C∆     Dm7   Em7   F∆     G7     Am7    Bø
e x       5       7        8        10       x        x
b 8       6       8        10      12       5       6
g 9       5       7        9        10       5       7
d 9       7       9        10      12       5       7
a x       5       7        8        10       x        x
e 8       x       x        x         x         5       7


What the heck is a half-diminished?


A half diminished chord is the same as a minor 7♭5 chord. Let’s break this down:
A straight A minor 7 chord is:
1   3   5    7
A  C   E   G   (chord shape for guitar is in the diagram above)

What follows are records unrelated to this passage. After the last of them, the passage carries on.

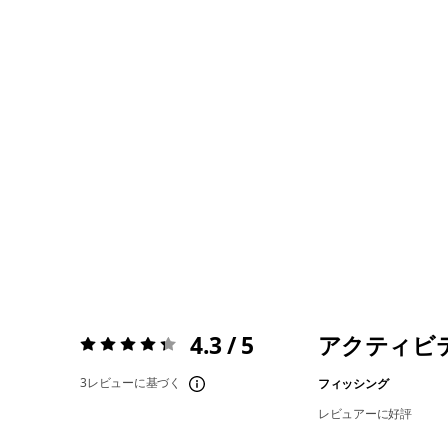
4.3 / 5
アクティビ
評価:
4.3 / 5
3レビューに基づく
フィッシング
レビュアーに好評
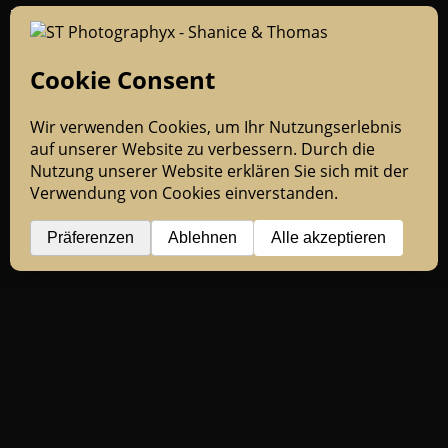
Team
Ablauf
Blog
Dienstleister
Hochzeitsfotografen Duo aus Bayern
Hochzeitsfotograf Pfaffenhofen
Impressum
Datenschutzerklärung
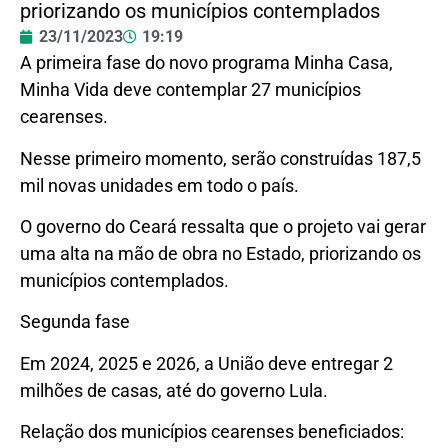
priorizando os municípios contemplados
23/11/2023
19:19
A primeira fase do novo programa Minha Casa,
Minha Vida deve contemplar 27 municípios
cearenses.
Nesse primeiro momento, serão construídas 187,5
mil novas unidades em todo o país.
O governo do Ceará ressalta que o projeto vai gerar
uma alta na mão de obra no Estado, priorizando os
municípios contemplados.
Segunda fase
Em 2024, 2025 e 2026, a União deve entregar 2
milhões de casas, até do governo Lula.
Relação dos municípios cearenses beneficiados:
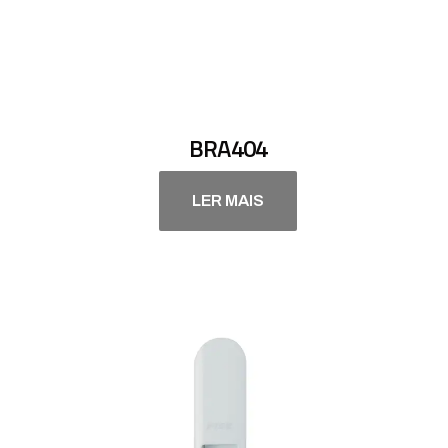
BRA404
LER MAIS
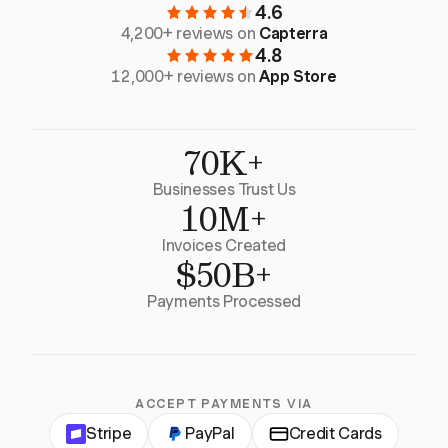
4.6
4,200+ reviews on
Capterra
4.8
12,000+ reviews on
App Store
70K+
Businesses Trust Us
10M+
Invoices Created
$50B+
Payments Processed
ACCEPT PAYMENTS VIA
Stripe
PayPal
Credit Cards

Now if we flatten the 5th (E) by lowering it by a semitone (or one fret) then that note becomes an E♭ and the chord becomes an A minor 7♭5:


1   3 ♭5    7
A  C  E♭  G


Am7♭5 / Aø – two different voicings


e x   x
b 4   13
g 5   12
d 5   13
a x   12
e 5   x


So why is it called a half diminished? Well, chord 7 in standard Western harmony naturally forms a diminished triad:


We’re in C major, where chord 7 is Bº:
                          1       3   ♭5
C  D  E  F  G  A  B  C  D  E  F  G  A  B  C


So the fifth has been flattened/diminished, which is why it’s called a diminished chord. Now, in Classical music, when the diminished chord is extended to a 7th, they diminish/flatten the 7th note as well as the fifth note. So, if you look at the diagram above, the natural match for the 7th would be an ‘A’, but they diminish/flatten it so it becomes an ‘A♭’:


         1  3 ♭5 ♭7
Bº7 – B  D  F   A♭


In jazz music, generally when they extend chord 7 to a diminished 7th they DON’T diminish the 7th. They keep the 7th as it would logically appear (in the diagram above it would be an ‘A’). Therefore, having only diminished the fifth note and not the seventh as well, it has been given the name ‘half-diminished’. So, you’re more likely to hear the term ‘half diminished’ rather than ‘minor 7♭5’ because it’s simply a lot shorter and easier to say!